En parlant ainsi, elle poussa son cheval dans l’eau pour mieux se faire entendre de l’impassible Canadien, qui suivait toujours avec le canon de sa carabine le vol des outardes. Ces oiseaux, effrayés par la vue du cheval et de la jeune fille, qui, s’avançaient à découvert au milieu des joncs, poussèrent un cri et changèrent de direction. Antoine désarma aussitôt sa carabine ; il lança un regard de dépit sur le beau gibier qui lui échappait, puis s’approcha de Marie sans lui dire autre chose que ces trois mots : — Par ici, marchons ! — Et il prit les devans d’un pas rapide.
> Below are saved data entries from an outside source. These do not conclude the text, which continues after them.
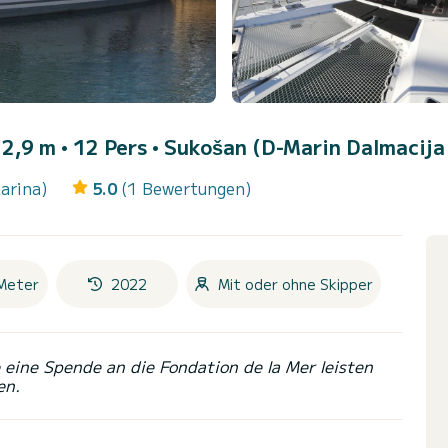
2,9 m • 12 Pers •
Sukošan (D-Marin Dalmacija
arina)
5.0
(1 Bewertungen)
Meter
2022
Mit oder ohne Skipper
eine Spende an die Fondation de la Mer leisten
en.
— Attendez un peu, dit Marie, pas si vite… la tête me tourne Oh ! mon Dieu ! je ne vois plus… la bride m’échappe.

— Descendez, mademoiselle, cria Antoine en l’aidant à mettre pied à terre ; asseyez-vous là, sous l’ombre de cet arbre… Cela ne sera rien qu’une faiblesse, l’effet de la peur, d’une marche forcée… Quelle idée aussi de nous avoir suivis jusqu’au bord de ce lac ?… Les femmes sont toujours les mêmes ; elles tremblent devant une araignée et affrontent sans nécessité des périls réels ! La forêt a, comme la mer, des abîmes où les plus hardis, périssent ! — Tout en parlant ainsi, seul et à demi-voix, le Canadien jetait sur le front de la jeune fille quelques gouttes d’eau qui la ranimèrent peu à peu. Quand elle commença à ouvrir les yeux : - Tenez, reprit le chasseur, je ne peux pas vous offrir

  1. Nom que les créoles donnent à l’oie hyperboréenne.